TASK BRIEF: Restate each line below word for word, skipping every picture.

PROVIDED RECORDS:
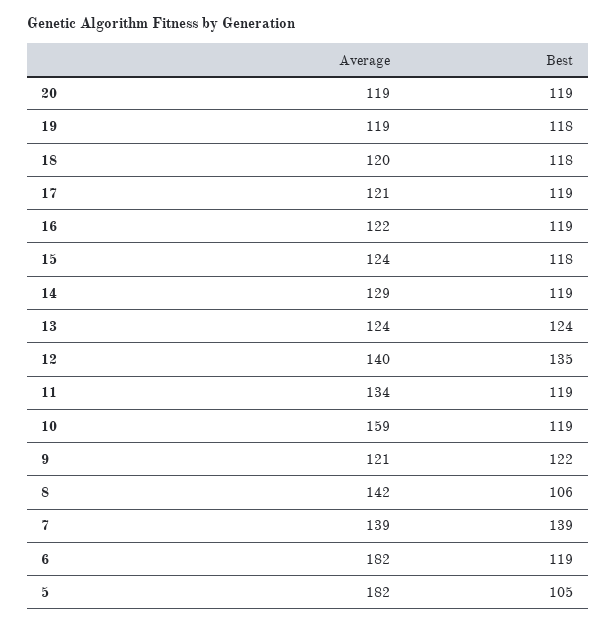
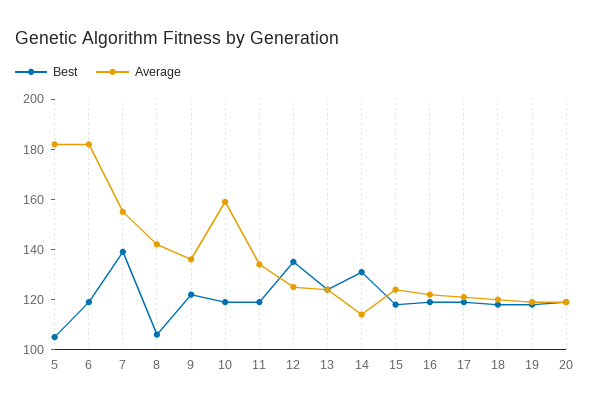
  {
    "Average": {
      "20": 119,
      "19": 119,
      "18": 120,
      "17": 121,
      "16": 122,
      "15": 124,
-     "14": 129,
+     "14": 115,
      "13": 124,
-     "12": 140,
+     "12": 125,
      "11": 134,
      "10": 159,
-     "9": 121,
+     "9": 135,
      "8": 142,
-     "7": 139,
+     "7": 155,
      "6": 182,
      "5": 182
    },
    "Best": {
      "20": 119,
      "19": 118,
      "18": 118,
      "17": 119,
      "16": 119,
      "15": 118,
-     "14": 119,
+     "14": 130,
      "13": 124,
      "12": 135,
      "11": 119,
      "10": 119,
      "9": 122,
      "8": 106,
      "7": 139,
      "6": 119,
      "5": 105
    }
  }

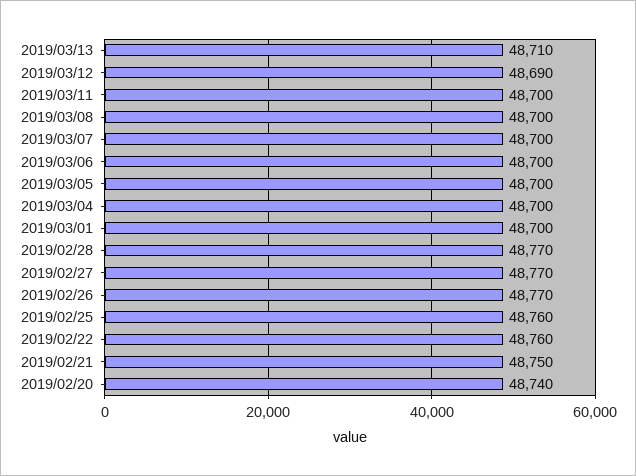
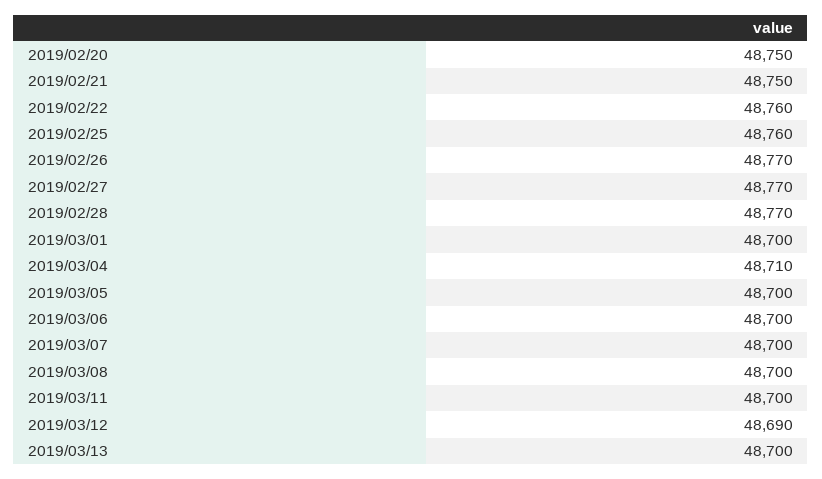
  {
-   "2019/03/13": 48710,
+   "2019/03/13": 48700,
    "2019/03/12": 48690,
    "2019/03/11": 48700,
    "2019/03/08": 48700,
    "2019/03/07": 48700,
    "2019/03/06": 48700,
    "2019/03/05": 48700,
-   "2019/03/04": 48700,
+   "2019/03/04": 48710,
    "2019/03/01": 48700,
    "2019/02/28": 48770,
    "2019/02/27": 48770,
    "2019/02/26": 48770,
    "2019/02/25": 48760,
    "2019/02/22": 48760,
    "2019/02/21": 48750,
-   "2019/02/20": 48740
+   "2019/02/20": 48750
  }

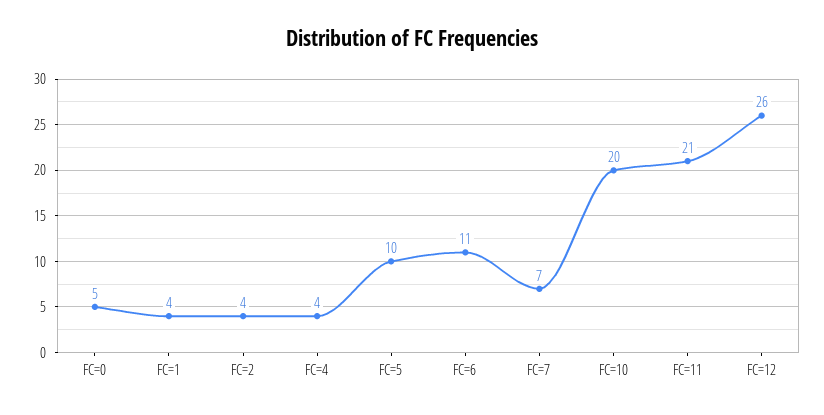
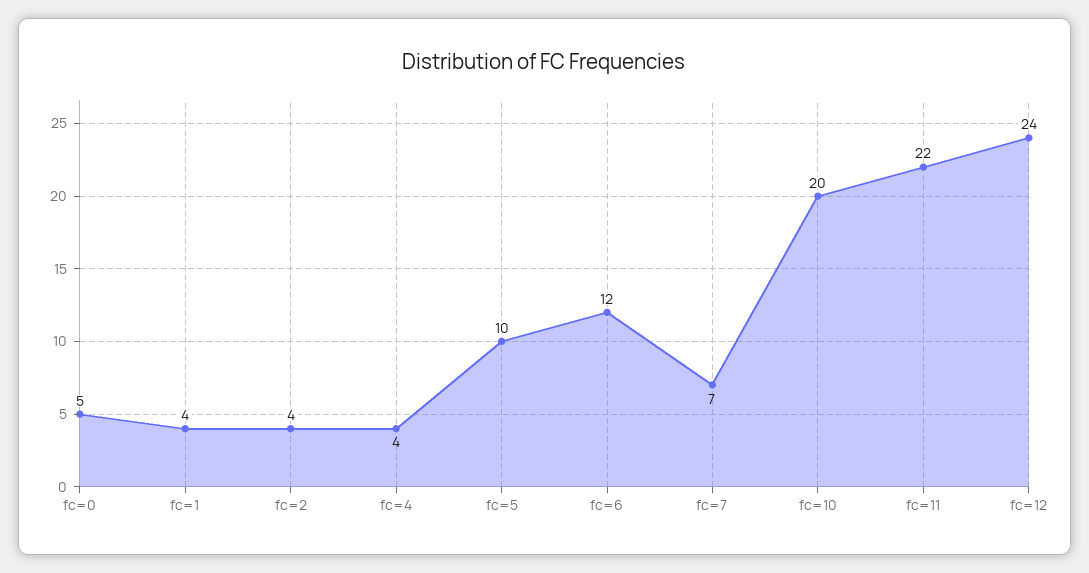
  {
    "FC=0": 5,
    "FC=1": 4,
    "FC=2": 4,
    "FC=4": 4,
    "FC=5": 10,
-   "FC=6": 11,
+   "FC=6": 12,
    "FC=7": 7,
    "FC=10": 20,
-   "FC=11": 21,
+   "FC=11": 22,
-   "FC=12": 26
+   "FC=12": 24
  }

RESPONSE BOX:
  {
    "Average": {
      "20": 119,
      "19": 119,
      "18": 120,
      "17": 121,
      "16": 122,
      "15": 124,
-     "14": 129,
+     "14": 115,
      "13": 124,
-     "12": 140,
+     "12": 125,
      "11": 134,
      "10": 159,
-     "9": 121,
+     "9": 135,
      "8": 142,
-     "7": 139,
+     "7": 155,
      "6": 182,
      "5": 182
    },
    "Best": {
      "20": 119,
      "19": 118,
      "18": 118,
      "17": 119,
      "16": 119,
      "15": 118,
-     "14": 119,
+     "14": 130,
      "13": 124,
      "12": 135,
      "11": 119,
      "10": 119,
      "9": 122,
      "8": 106,
      "7": 139,
      "6": 119,
      "5": 105
    }
  }

  {
-   "2019/03/13": 48710,
+   "2019/03/13": 48700,
    "2019/03/12": 48690,
    "2019/03/11": 48700,
    "2019/03/08": 48700,
    "2019/03/07": 48700,
    "2019/03/06": 48700,
    "2019/03/05": 48700,
-   "2019/03/04": 48700,
+   "2019/03/04": 48710,
    "2019/03/01": 48700,
    "2019/02/28": 48770,
    "2019/02/27": 48770,
    "2019/02/26": 48770,
    "2019/02/25": 48760,
    "2019/02/22": 48760,
    "2019/02/21": 48750,
-   "2019/02/20": 48740
+   "2019/02/20": 48750
  }

  {
    "FC=0": 5,
    "FC=1": 4,
    "FC=2": 4,
    "FC=4": 4,
    "FC=5": 10,
-   "FC=6": 11,
+   "FC=6": 12,
    "FC=7": 7,
    "FC=10": 20,
-   "FC=11": 21,
+   "FC=11": 22,
-   "FC=12": 26
+   "FC=12": 24
  }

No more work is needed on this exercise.